PROVIDED TEXT:

The vertical axis on each graph is normalized to the maximum sample for that graph, so you should not attempt to compare values across graphs.

To my mind, this is the most remarkable chart in the entire investigation, because no two graphs look alike. If throughput were consistently stable over across instance and time, each graph would be a single thin bar. Instead, we see collections of horizontal lines (indicating performance that varies from instance to instance, but is steady over time); widely spaced horizontal lines (more variance between instances); wiggly lines (performance oscillating within a stable band); wild swings; gradual upward or downward motion; high-performing outliers; low-performing outliers; bimodal distributions; and more.

There do seem to be a few general trends. EBS is noisier than ephemeral (EC2 instance) disk, which is is not surprising — EBS has more moving parts. And on EBS, write performance is more variable than read performance. (Which is not to say that EBS reads are more consistently fast. It’s more that reads are consistently slow, while EBS writes are usually-but-not-reliably faster.)

OBJECTIVES:
A – From the passage on disk throughput, extract the portion starting with "There do seem" and going on through "are usually-but-not-reliably faster.)".
B – Write the next portion of the discussion of EBS and ephemeral disk throughput, picking up after its final sentence.
The lines that follow are drawn from a different source than the passage on disk throughput.

COLLECTED DATA:
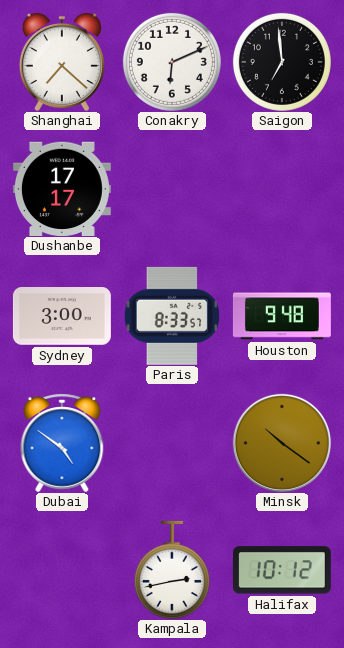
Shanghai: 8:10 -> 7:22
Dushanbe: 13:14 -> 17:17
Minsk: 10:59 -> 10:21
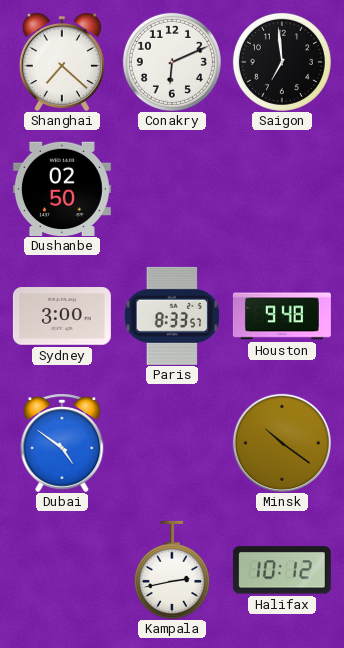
Dushanbe: 17:17 -> 02:50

EXERCISE RESULTS:
A –
There do seem to be a few general trends. EBS is noisier than ephemeral (EC2 instance) disk, which is is not surprising — EBS has more moving parts. And on EBS, write performance is more variable than read performance. (Which is not to say that EBS reads are more consistently fast. It’s more that reads are consistently slow, while EBS writes are usually-but-not-reliably faster.)

B –
We see confirmation here that in some cases there are “good” and “bad” instances, but we don’t have enough data to determine whether this is stable over long periods of time — whether good instances remain good, and bad instances remain bad.

Single-threaded latency

This chart shows operation latency. Most of results we’ve examined a thread count that optimizes throughput, but here we use a single thread, minimizing latency. The X axis indicates which instance setup was used (see the legend at the bottom of the chart), and the Y axis shows latency in milliseconds. Values are based on aggregate performance across 30 instances. The left column shows median, mean, and 90th percentile latency; the right column shows 99th and 99.9th percentile. I don’t present results for bulk transfers (read4M and write4M), as these are inherently throughput-oriented.

We can see that small reads (read4K) take roughly 10ms on every machine configuration. This makes sense, as the benchmark is designed to force a disk seek for every read, and seek time is likely to dominate other factors such as network latency. (There is a slight decrease in read latency on larger instances. That’s probably a caching artifact — m1.xlarge instances have enough RAM to cache roughly 20% of our 80GB file.)

The write4K results seem difficult to explain. For instance, why do larger instances show such drastically lower latency? And how can writes possibly be made durable so quickly, especially for EBS where a network hop is involved?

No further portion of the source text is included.